Wer Nachhaltigkeit auch in Verbindung mit Bio-Angeboten auf seine Fahnen schreibt, muss sich fragen: Was essen die Menschen? Neben vielen Lebensmitteln aus Tüten bis zu 60 Prozent Frische-Anteil, je nach Standort. Wäre es da nicht erfolgversprechend,  dieser Erfahrung auch im Bio-Angebot gerecht zu werden? Davon sind die Supermärkte auch mit mehreren Tausend Bio-Artikeln noch weit entfernt. Der Bio-Kunde bleibt auf langen Strecken der noch unbekannte Verbraucher. Er kauft, was angeboten wird. Die wichtigsten Lebensmittel fehlen aber! Bei Bio-Fleisch, -Wurst, -Schinken, -Käse, -Brot und ja auch im Bio-O+G-Angebot gibt es noch viel Nachholbedarf. 

Der Handel ist zu einfach ausgewichen auf Regionalprodukte und hat damit die Anpassung an die Entwicklung nur weiter in die Zukunft verschoben. Die Nachhaltigkeitsfrage wird dabei auf Transportwege verkürzt. Die Heimat soll allein durch die Nähe nachhaltig werden? Die Agrochemie beherrscht doch auch diese Böden. Regional-Marketing wäre zielführend beim Sustainability-Versprechen. Aber mit der Agrochemie-Landwirtschaft bleiben das leere Worte. Was sagen die Kaufleute? Bio und Regional sei der Königsweg! 

Das Wissen um die Zusammenhänge verbreitet sich unaufhaltsam und damit auch das Bio-Wachstum. Kaufleute waren immer einen Schritt voraus. Sie sollten wissen, was die Kunden kaufen wollen. Warum sollte diese alte Weisheit heute nicht mehr stimmen? 

Vor 60 Jahren war die wichtigste Aufgabe der Lebensmittelkaufleute die Zentralisierung der Beschaffung. Wer nicht mitzog, konnte nicht mithalten. Heute bestimmt die aktive Begleitung der Ernährungs-Transformation die Zukunft. Die Zentralisierung treibt zusammen mit der Industrialisierung der Landwirtschaft Blüten, die jetzt aufgeräumt werden. Die Menschen wollen wieder gesund und natürlich essen. Unsere Bauern können zusammen mit den Kaufleuten diese Aufgabe schaffen. Die Menschheit verhungert nicht, wenn wir auf Bio umstellen! Das ist eine billige und verantwortungslose Propagandalüge. Die Natur schafft das!

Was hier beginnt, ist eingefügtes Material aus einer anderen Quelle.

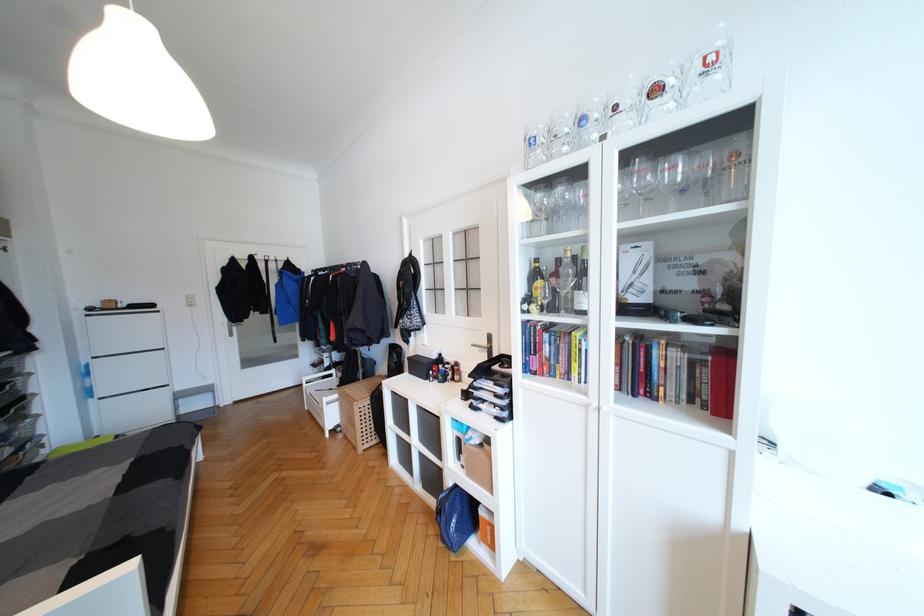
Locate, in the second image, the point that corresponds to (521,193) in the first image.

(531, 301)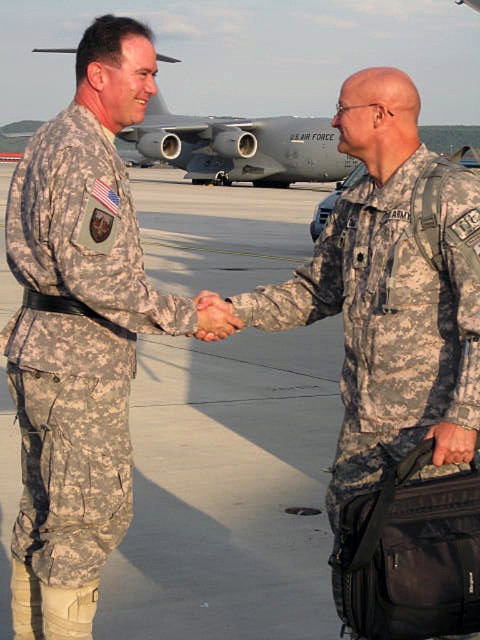
Question: Is the position of camouflage fabric pants at left more distant than that of camouflage fabric handshake at center?

Choices:
 (A) no
 (B) yes

Answer: (A)

Question: Among these objects, which one is farthest from the camera?

Choices:
 (A) camouflage fabric handshake at center
 (B) camouflage fabric pants at left

Answer: (A)

Question: Is camouflage fabric pants at left to the right of camouflage fabric handshake at center from the viewer's perspective?

Choices:
 (A) yes
 (B) no

Answer: (B)

Question: Which of the following is the farthest from the observer?

Choices:
 (A) (108, 483)
 (B) (207, 321)

Answer: (A)

Question: Is camouflage fabric pants at left wider than camouflage fabric handshake at center?

Choices:
 (A) yes
 (B) no

Answer: (A)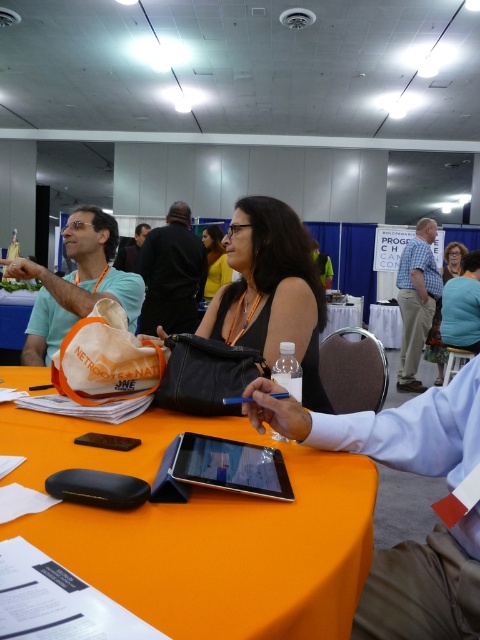
Question: Can you confirm if black fabric jacket at center is positioned above black glossy tablet at center?

Choices:
 (A) no
 (B) yes

Answer: (B)

Question: Is checkered fabric shirt at upper right further to the viewer compared to matte teal tank top at center?

Choices:
 (A) yes
 (B) no

Answer: (A)

Question: Can you confirm if black fabric jacket at center is positioned to the right of matte black tank top at center?

Choices:
 (A) yes
 (B) no

Answer: (B)

Question: Estimate the real-world distances between objects in this image. Which object is farther from the matte teal tank top at center?

Choices:
 (A) black fabric purse at center
 (B) checkered fabric shirt at upper right

Answer: (A)

Question: Which object is positioned farthest from the checkered fabric shirt at upper right?

Choices:
 (A) black fabric jacket at center
 (B) black fabric shirt at upper center
 (C) matte black tank top at center
 (D) matte teal tank top at center

Answer: (B)

Question: Which object is farther from the camera taking this photo?

Choices:
 (A) orange fabric table at center
 (B) matte light blue shirt at upper left

Answer: (B)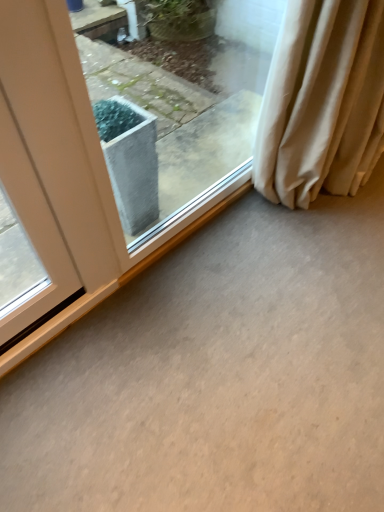
What are the coordinates of `gray concrete at center` in the screenshot? It's located at (217, 374).

In order to face transparent glass window at center, should I rotate leftwards or rightwards?

A 1.253 degree turn to the right will do.

Find the location of `gray concrete at center`. gray concrete at center is located at coordinates (217, 374).

Does gray concrete at center have a lesser height compared to beige fabric curtain at right?

Yes, gray concrete at center is shorter than beige fabric curtain at right.

From a real-world perspective, does gray concrete at center sit lower than beige fabric curtain at right?

Yes, from a real-world perspective, gray concrete at center is beneath beige fabric curtain at right.

Is gray concrete at center with beige fabric curtain at right?

They are not placed beside each other.

Is the position of gray concrete at center less distant than that of beige fabric curtain at right?

Yes, the depth of gray concrete at center is less than that of beige fabric curtain at right.

Is beige fabric curtain at right taller than gray concrete at center?

Indeed, beige fabric curtain at right has a greater height compared to gray concrete at center.

Is point (368, 103) more distant than point (279, 398)?

Yes, it is.

Considering the sizes of objects beige fabric curtain at right and gray concrete at center in the image provided, who is wider, beige fabric curtain at right or gray concrete at center?

Wider between the two is gray concrete at center.

Between beige fabric curtain at right and gray concrete at center, which one appears on the right side from the viewer's perspective?

Positioned to the right is beige fabric curtain at right.

Identify the location of window in front of the beige fabric curtain at right. (182, 109).

Considering the points (201, 185) and (275, 128), which point is in front, point (201, 185) or point (275, 128)?

The point (275, 128) is in front.

Consider the image. In terms of size, does transparent glass window at center appear bigger or smaller than beige fabric curtain at right?

transparent glass window at center is smaller than beige fabric curtain at right.

Does transparent glass window at center appear on the left side of beige fabric curtain at right?

Yes, transparent glass window at center is to the left of beige fabric curtain at right.

Is transparent glass window at center positioned far away from gray concrete at center?

No, transparent glass window at center is not far away from gray concrete at center.

Is transparent glass window at center inside the boundaries of gray concrete at center, or outside?

transparent glass window at center lies outside gray concrete at center.

Which object is closer to the camera taking this photo, transparent glass window at center or gray concrete at center?

Positioned in front is gray concrete at center.

Which object is positioned more to the right, beige fabric curtain at right or transparent glass window at center?

Positioned to the right is beige fabric curtain at right.

Is transparent glass window at center located within beige fabric curtain at right?

Actually, transparent glass window at center is outside beige fabric curtain at right.

Is point (273, 192) more distant than point (252, 82)?

Yes, it is.

Which is correct: gray concrete at center is inside transparent glass window at center, or outside of it?

gray concrete at center is not inside transparent glass window at center, it's outside.

Find the location of a particular element. Image resolution: width=384 pixels, height=512 pixels. window above the gray concrete at center (from a real-world perspective) is located at coordinates (182, 109).

Is gray concrete at center shorter than transparent glass window at center?

Indeed, gray concrete at center has a lesser height compared to transparent glass window at center.

Considering the points (290, 358) and (247, 98), which point is in front, point (290, 358) or point (247, 98)?

The point (290, 358) is closer.

Identify the location of curtain located behind the gray concrete at center. This screenshot has width=384, height=512. click(322, 102).

The width and height of the screenshot is (384, 512). In the image, there is a beige fabric curtain at right. In order to click on concrete below it (from the image's perspective) in this screenshot , I will do `click(217, 374)`.

From the image, which object appears to be farther from beige fabric curtain at right, transparent glass window at center or gray concrete at center?

gray concrete at center lies further to beige fabric curtain at right than the other object.

Based on their spatial positions, is gray concrete at center or beige fabric curtain at right closer to transparent glass window at center?

beige fabric curtain at right is closer to transparent glass window at center.

Considering their positions, is beige fabric curtain at right positioned further to gray concrete at center than transparent glass window at center?

transparent glass window at center is further to gray concrete at center.

Which object lies nearer to the anchor point transparent glass window at center, beige fabric curtain at right or gray concrete at center?

beige fabric curtain at right is positioned closer to the anchor transparent glass window at center.

Looking at the image, which one is located closer to beige fabric curtain at right, gray concrete at center or transparent glass window at center?

Among the two, transparent glass window at center is located nearer to beige fabric curtain at right.

From the image, which object appears to be nearer to gray concrete at center, transparent glass window at center or beige fabric curtain at right?

beige fabric curtain at right is positioned closer to the anchor gray concrete at center.

I want to click on window between beige fabric curtain at right and gray concrete at center from top to bottom, so click(x=182, y=109).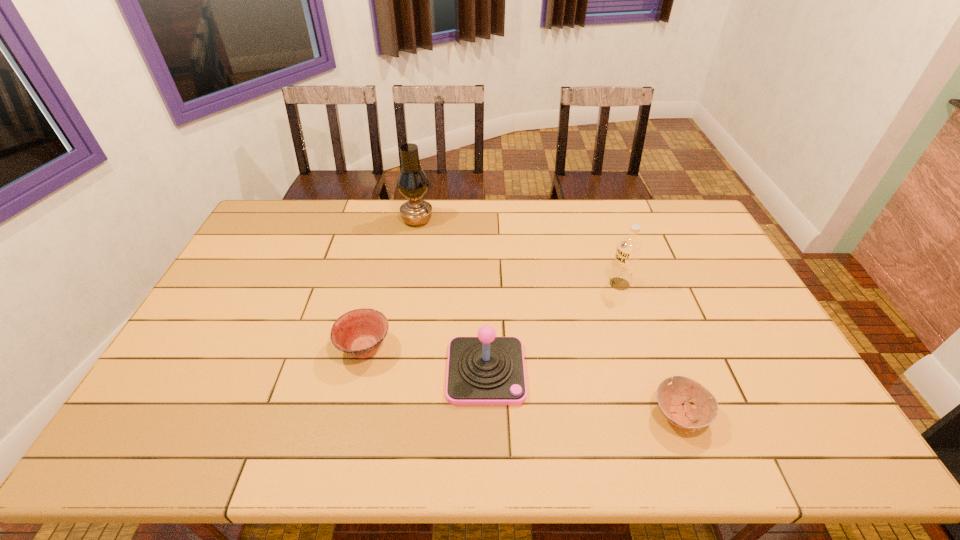
Where is `free location located on the right of the tallest object`? The width and height of the screenshot is (960, 540). free location located on the right of the tallest object is located at coordinates (460, 220).

This screenshot has height=540, width=960. Find the location of `free region located on the front label of the vodka`. free region located on the front label of the vodka is located at coordinates (542, 284).

Find the location of a particular element. The image size is (960, 540). vacant space located on the front label of the vodka is located at coordinates (530, 284).

The image size is (960, 540). In order to click on free location located on the front label of the vodka in this screenshot , I will do `click(540, 284)`.

The height and width of the screenshot is (540, 960). In order to click on vacant space situated forward from the base of the third shortest object in this screenshot , I will do `click(487, 453)`.

Locate an element on the screen. The width and height of the screenshot is (960, 540). free space located on the left of the second shortest object is located at coordinates (254, 348).

The width and height of the screenshot is (960, 540). I want to click on free space located 0.060m on the left of the right bowl, so click(x=626, y=414).

Locate an element on the screen. The width and height of the screenshot is (960, 540). object present at the far edge is located at coordinates (412, 182).

Identify the location of object present at the near edge. (670, 398).

In the image, there is a desktop. In order to click on blank space at the far edge in this screenshot , I will do `click(384, 210)`.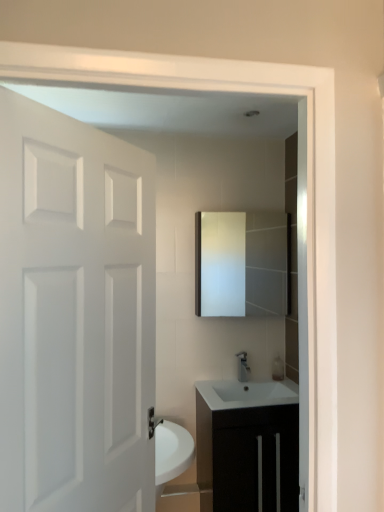
Question: Can you confirm if matte white mirror at center is positioned to the right of satin nickel faucet at center?

Choices:
 (A) yes
 (B) no

Answer: (B)

Question: Is matte white mirror at center further to the viewer compared to satin nickel faucet at center?

Choices:
 (A) yes
 (B) no

Answer: (B)

Question: Is matte white mirror at center facing away from satin nickel faucet at center?

Choices:
 (A) yes
 (B) no

Answer: (B)

Question: Can you confirm if matte white mirror at center is wider than satin nickel faucet at center?

Choices:
 (A) no
 (B) yes

Answer: (B)

Question: From the image's perspective, is matte white mirror at center on satin nickel faucet at center?

Choices:
 (A) yes
 (B) no

Answer: (A)

Question: From the image's perspective, would you say matte white mirror at center is shown under satin nickel faucet at center?

Choices:
 (A) no
 (B) yes

Answer: (A)

Question: Considering the relative sizes of black matte cabinet at lower center and matte white mirror at center in the image provided, is black matte cabinet at lower center thinner than matte white mirror at center?

Choices:
 (A) no
 (B) yes

Answer: (A)

Question: From the image's perspective, is black matte cabinet at lower center over matte white mirror at center?

Choices:
 (A) yes
 (B) no

Answer: (B)

Question: Can you confirm if black matte cabinet at lower center is smaller than matte white mirror at center?

Choices:
 (A) yes
 (B) no

Answer: (B)

Question: Is black matte cabinet at lower center oriented towards matte white mirror at center?

Choices:
 (A) no
 (B) yes

Answer: (A)

Question: Is black matte cabinet at lower center looking in the opposite direction of matte white mirror at center?

Choices:
 (A) yes
 (B) no

Answer: (B)

Question: Does black matte cabinet at lower center have a lesser height compared to matte white mirror at center?

Choices:
 (A) yes
 (B) no

Answer: (B)

Question: From a real-world perspective, does satin nickel faucet at center stand above white matte door at left?

Choices:
 (A) no
 (B) yes

Answer: (A)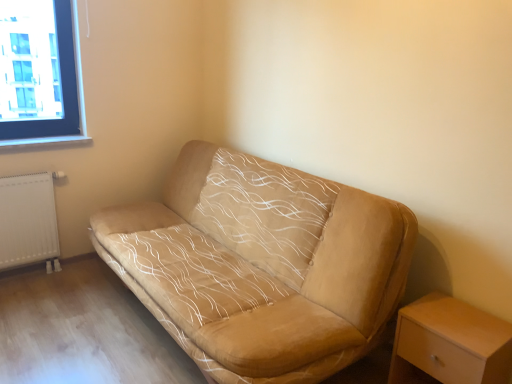
Question: From their relative heights in the image, would you say light wood/wooden nightstand at lower right is taller or shorter than suede beige couch at center?

Choices:
 (A) tall
 (B) short

Answer: (B)

Question: Considering the positions of light wood/wooden nightstand at lower right and suede beige couch at center in the image, is light wood/wooden nightstand at lower right wider or thinner than suede beige couch at center?

Choices:
 (A) thin
 (B) wide

Answer: (A)

Question: Estimate the real-world distances between objects in this image. Which object is closer to the light wood/wooden nightstand at lower right?

Choices:
 (A) suede beige couch at center
 (B) white matte radiator at lower left

Answer: (A)

Question: Which of these objects is positioned farthest from the light wood/wooden nightstand at lower right?

Choices:
 (A) suede beige couch at center
 (B) white matte radiator at lower left

Answer: (B)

Bio-Vollsortimente wie in den Bio-Läden  sind für Kaufleute machbar! Es fehlen aber noch viele Wege dorthin. Vielleicht würde eine eigene Bio-Vorstufe helfen, mit ähnlichen Funktionen wie die Vorstufen der Supermärkte. Ein Ansprechpartner mit vielen vernetzten Kümmerern. Eine Plattform für Bestellungen, eine Bezahlung. Die Logistik dazwischen zentral organisiert. Dann würden kleine lokale und auch mittlere oder größere Anbieter aus der Region, und für was es dort nicht gibt, von weiter her, für die Kaufleute nicht mehr Aufwand bedeuten als der mit ihrer heutigen Vorstufe.